Before-and-after change records
------------

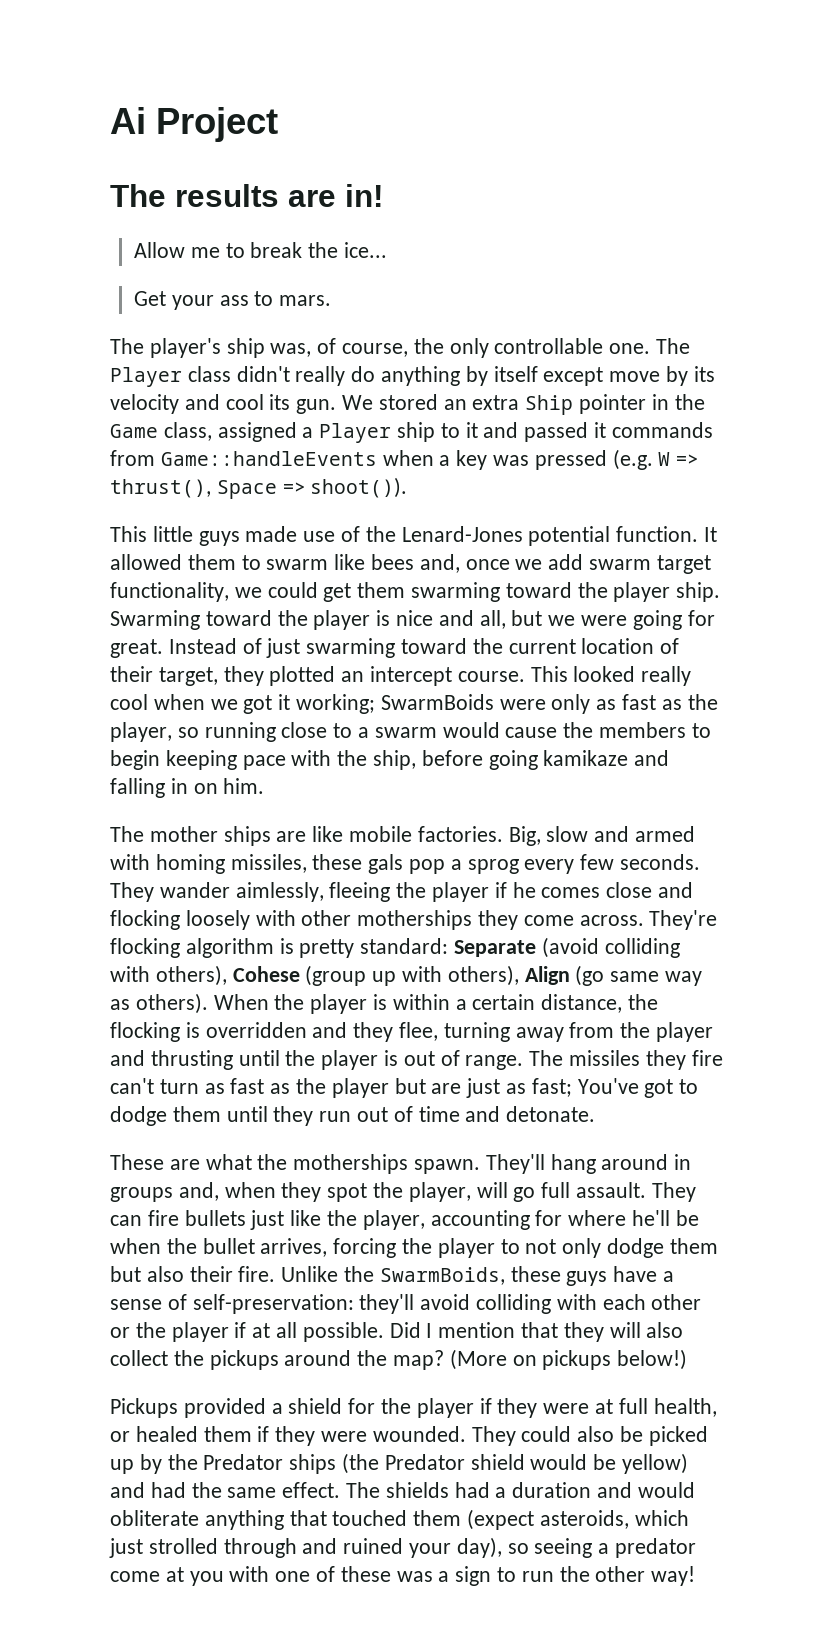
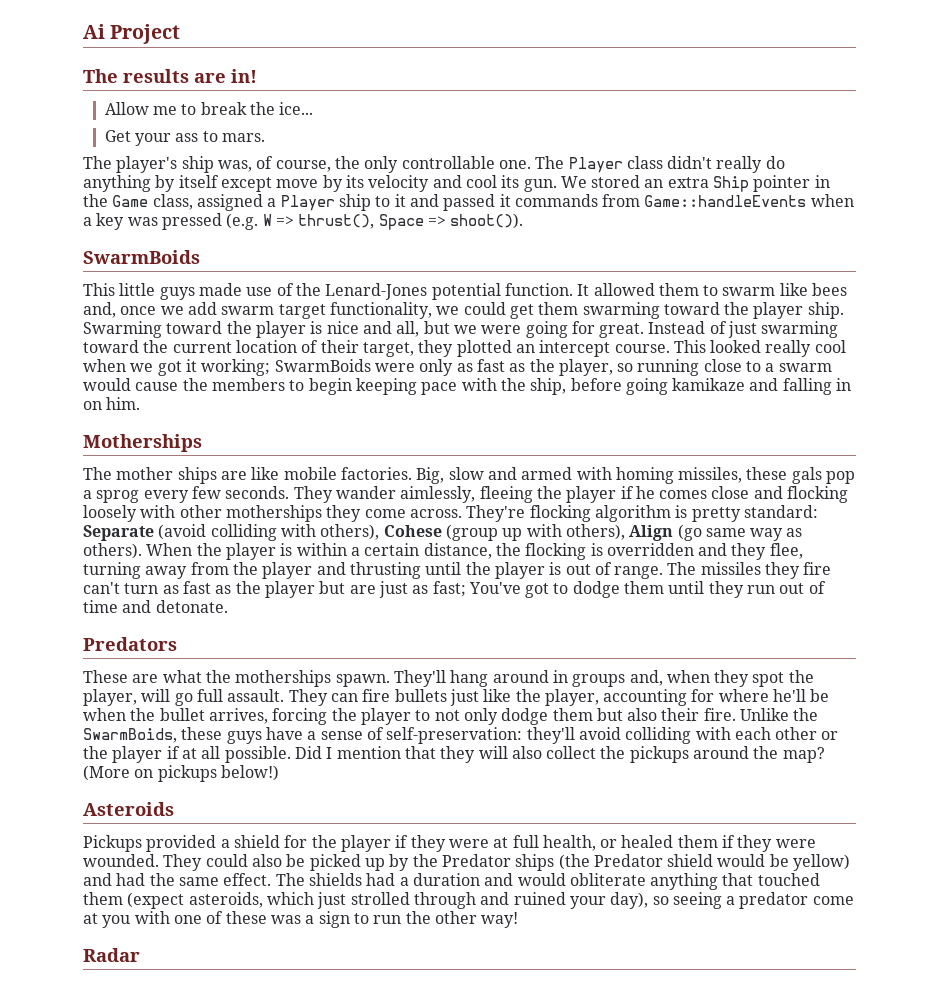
(408, 487) none -> [83,250,200,264] // SwarmBoids
(265, 786) none -> [83,434,202,452] // Motherships
(596, 1114) none -> [83,637,177,651] // Predators
(688, 1359) none -> [83,802,174,816] // Asteroids
(696, 1576) none -> [83,948,140,962] // Radar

------------

Aim of the task:
Without the pictures, restate all of the entries above verbatim.

Final answer:
(408, 487) none -> [83,250,200,264] // SwarmBoids
(265, 786) none -> [83,434,202,452] // Motherships
(596, 1114) none -> [83,637,177,651] // Predators
(688, 1359) none -> [83,802,174,816] // Asteroids
(696, 1576) none -> [83,948,140,962] // Radar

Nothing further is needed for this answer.